City God Temple

The City God Temple at Night

The City God Temple sits alongside the traffic of Qingnian St.

City God Temple (Chénghuáng Miào 城隍廟)

The front door of this temple perhaps sits closer to the street than any other in Tainan. All the action (or at least traffic) of Qingnian Road whizzes by this temple in a constant furry, making it one of the most environmentally-integrated temple exteriors in the urban landscape of Tainan City.

The city god is the judge for the afterlife.

The city god is the judge for the afterlife.

The city god has an important civic duty. While mortal government officials look after the affairs of the people in life, the city god does the same for souls in the afterlife. An equivalent to St. Peter in the Christian religion, this deity weighs the moral character of the deceased and decides what kind of afterlife is in store. The large, red abacuses above the door and in the mini-museum are used by the city god to add up a person’s good and bad deeds. At this temple, Duke Wei Ning is the celestial magistrate in charge. He has deities on either side of him for 24 departments of heavenly government. Each has its own duties such as the education office, the information office, and the hell office.

City god temples were built in every administrative center in traditional Chinese society. In Tainan, there are three city god temples overlooking different affairs, but the one on Qingnian Road is the oldest, largest and most important. It is not just the oldest city god temple in Tainan, but it’s also the oldest in Taiwan. It was first built in 1669, making it almost as old as temples like the Confucian Temple and the Official God of War Temple. The earliest record of a renovation was in 1693, and in 1777 it took its present form. City god temples are important to city administrators of course. New local government officials must pray here before taking office.

temple interior

temple interior showing some of the "magistrate's 24 officers"

The layout of the temple is rather deep and thin. It’s meant to somewhat resemble a traditional courthouse. The atmosphere of the main hall could be described as somber and gloomy, or even dark and creepy depending on your take.

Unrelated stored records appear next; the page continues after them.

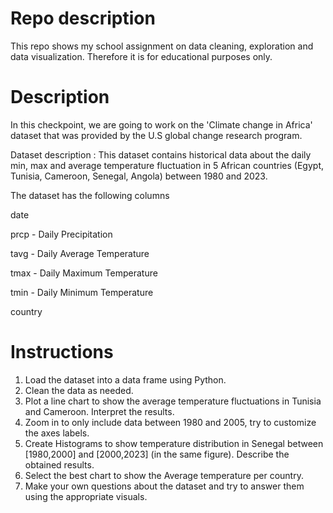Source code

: # Repo description
This repo shows my school assignment on data cleaning, exploration and data visualization. Therefore it is for educational purposes only.


# Description

In this checkpoint, we are going to work on the 'Climate change in Africa' dataset that was provided by the U.S global change research program.

Dataset description : This dataset contains historical data about the daily min, max and average temperature fluctuation in 5 African countries (Egypt, Tunisia, Cameroon, Senegal, Angola) between 1980 and 2023.

The dataset has the following columns

date

prcp - Daily Precipitation

tavg - Daily Average Temperature

tmax - Daily Maximum Temperature

tmin - Daily Minimum Temperature

country

# Instructions

1. Load the dataset into a data frame using Python.
2. Clean the data as needed.
3. Plot a line chart to show the average temperature fluctuations in Tunisia and Cameroon. Interpret the results.
4. Zoom in to only include data between 1980 and 2005, try to customize the axes labels.
5. Create Histograms to show temperature distribution in Senegal between [1980,2000] and [2000,2023] (in the same figure). Describe the obtained results.
6. Select the best chart to show the Average temperature per country.
7. Make your own questions about the dataset and try to answer them using the appropriate visuals.


 
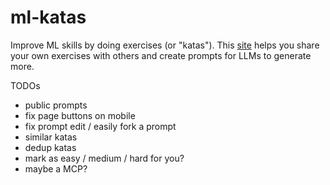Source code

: # ml-katas

Improve ML skills by doing exercises (or "katas"). This [site](https://mlkatas.com) helps you share your own exercises with others and create prompts for LLMs to generate more.

TODOs
- public prompts
- fix page buttons on mobile
- fix prompt edit / easily fork a prompt
- similar katas
- dedup katas
- mark as easy / medium / hard for you?
- maybe a MCP?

The mood is meant to inspire some amount of fear in patrons as a measure to keep them honest. A famous plaque overhead informs people “you have come” in a rather ominous greeting to remind people that everyone will meet their judgment. The outer halls are not as morbid as main hall and they are really quite serene. It’s a good temple to take your time going through. There is a mini-museum in the west wing that houses a giant red abacus, some stone steles and a few other treasures. Behind the temple is a rather nice backyard.

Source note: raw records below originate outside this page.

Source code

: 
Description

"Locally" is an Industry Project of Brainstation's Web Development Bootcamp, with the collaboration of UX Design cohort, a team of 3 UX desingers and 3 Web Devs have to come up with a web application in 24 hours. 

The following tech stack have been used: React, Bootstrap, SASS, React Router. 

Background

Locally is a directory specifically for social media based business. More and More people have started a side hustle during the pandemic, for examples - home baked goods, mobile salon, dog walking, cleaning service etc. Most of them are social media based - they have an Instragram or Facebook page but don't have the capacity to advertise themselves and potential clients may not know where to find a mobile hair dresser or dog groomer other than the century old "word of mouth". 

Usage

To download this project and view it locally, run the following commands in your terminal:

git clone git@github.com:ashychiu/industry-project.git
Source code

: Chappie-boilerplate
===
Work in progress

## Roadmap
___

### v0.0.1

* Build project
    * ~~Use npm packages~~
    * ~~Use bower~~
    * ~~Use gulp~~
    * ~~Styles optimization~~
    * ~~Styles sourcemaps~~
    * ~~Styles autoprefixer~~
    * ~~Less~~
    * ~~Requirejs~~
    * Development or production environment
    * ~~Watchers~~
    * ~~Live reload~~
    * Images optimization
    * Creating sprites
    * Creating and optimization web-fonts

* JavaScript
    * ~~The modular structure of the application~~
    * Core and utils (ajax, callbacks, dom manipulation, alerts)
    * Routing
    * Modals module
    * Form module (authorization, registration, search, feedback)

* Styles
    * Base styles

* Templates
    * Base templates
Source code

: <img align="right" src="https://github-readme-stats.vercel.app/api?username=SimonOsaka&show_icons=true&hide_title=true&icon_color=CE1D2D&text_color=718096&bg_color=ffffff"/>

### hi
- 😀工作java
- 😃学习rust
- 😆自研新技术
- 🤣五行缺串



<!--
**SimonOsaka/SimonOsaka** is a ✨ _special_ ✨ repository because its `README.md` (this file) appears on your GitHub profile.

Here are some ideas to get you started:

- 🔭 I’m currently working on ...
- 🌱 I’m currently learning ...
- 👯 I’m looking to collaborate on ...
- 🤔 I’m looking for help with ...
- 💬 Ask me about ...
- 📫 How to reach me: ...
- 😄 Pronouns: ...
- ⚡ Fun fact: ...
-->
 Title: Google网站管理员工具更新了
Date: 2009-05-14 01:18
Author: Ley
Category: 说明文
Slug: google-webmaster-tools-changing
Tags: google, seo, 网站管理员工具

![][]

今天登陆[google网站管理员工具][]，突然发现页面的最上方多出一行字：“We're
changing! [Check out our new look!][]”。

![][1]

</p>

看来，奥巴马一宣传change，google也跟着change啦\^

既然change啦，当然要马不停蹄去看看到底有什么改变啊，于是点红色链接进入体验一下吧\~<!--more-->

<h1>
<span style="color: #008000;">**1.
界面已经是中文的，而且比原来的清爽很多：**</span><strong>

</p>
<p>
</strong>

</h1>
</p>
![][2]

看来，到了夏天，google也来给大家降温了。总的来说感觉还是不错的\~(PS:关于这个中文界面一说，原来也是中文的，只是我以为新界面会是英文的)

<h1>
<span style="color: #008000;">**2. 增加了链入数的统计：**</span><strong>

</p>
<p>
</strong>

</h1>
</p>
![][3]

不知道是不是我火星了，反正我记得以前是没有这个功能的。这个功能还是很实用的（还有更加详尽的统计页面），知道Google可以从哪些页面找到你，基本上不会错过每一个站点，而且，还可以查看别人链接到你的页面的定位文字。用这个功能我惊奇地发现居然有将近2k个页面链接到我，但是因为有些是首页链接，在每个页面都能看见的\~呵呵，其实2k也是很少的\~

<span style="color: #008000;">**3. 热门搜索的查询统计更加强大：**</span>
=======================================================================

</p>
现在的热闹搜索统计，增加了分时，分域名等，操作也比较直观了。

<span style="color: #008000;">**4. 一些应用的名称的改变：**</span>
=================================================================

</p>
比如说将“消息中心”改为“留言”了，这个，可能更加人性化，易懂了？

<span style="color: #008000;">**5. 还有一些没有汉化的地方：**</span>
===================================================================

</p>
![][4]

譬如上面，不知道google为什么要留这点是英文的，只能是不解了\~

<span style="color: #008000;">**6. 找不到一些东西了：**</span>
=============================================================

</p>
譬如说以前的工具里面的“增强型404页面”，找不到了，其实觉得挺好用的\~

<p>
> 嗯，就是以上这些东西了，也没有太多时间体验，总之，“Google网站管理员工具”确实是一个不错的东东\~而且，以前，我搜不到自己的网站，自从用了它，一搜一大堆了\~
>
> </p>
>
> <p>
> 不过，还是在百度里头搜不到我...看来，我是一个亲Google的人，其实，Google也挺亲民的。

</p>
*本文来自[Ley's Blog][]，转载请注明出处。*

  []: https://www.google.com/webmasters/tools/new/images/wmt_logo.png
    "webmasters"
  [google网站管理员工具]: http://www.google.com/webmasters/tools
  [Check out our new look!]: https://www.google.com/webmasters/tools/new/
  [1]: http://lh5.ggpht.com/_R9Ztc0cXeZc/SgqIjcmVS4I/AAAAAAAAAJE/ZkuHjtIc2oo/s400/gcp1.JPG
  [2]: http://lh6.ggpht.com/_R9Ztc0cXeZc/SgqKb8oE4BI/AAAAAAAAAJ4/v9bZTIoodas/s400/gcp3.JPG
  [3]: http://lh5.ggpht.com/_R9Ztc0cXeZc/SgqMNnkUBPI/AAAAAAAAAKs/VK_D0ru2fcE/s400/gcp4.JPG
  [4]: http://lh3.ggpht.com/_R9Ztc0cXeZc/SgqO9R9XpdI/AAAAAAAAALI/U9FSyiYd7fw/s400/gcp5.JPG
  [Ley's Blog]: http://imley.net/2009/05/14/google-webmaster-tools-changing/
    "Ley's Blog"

giant red abacus in the mini-museum

giant red abacus in the mini-museum

Location: 133 Qingnian Road (Cingnian Road 青年路), West Central District, Tainan City

One Response to “City God Temple”
  1. tainancity says:

    I’ve been reading recently about chicken-beading oaths that were once sworn in City God temples. In past generations, people who had disputes that couldn’t be settled would sometimes turn to the gods to prove their case. They would swear an oath to the City God and then cut off a chicken’s head. Even the courts sometimes turned to the celestial judges at these temples during appropriate times.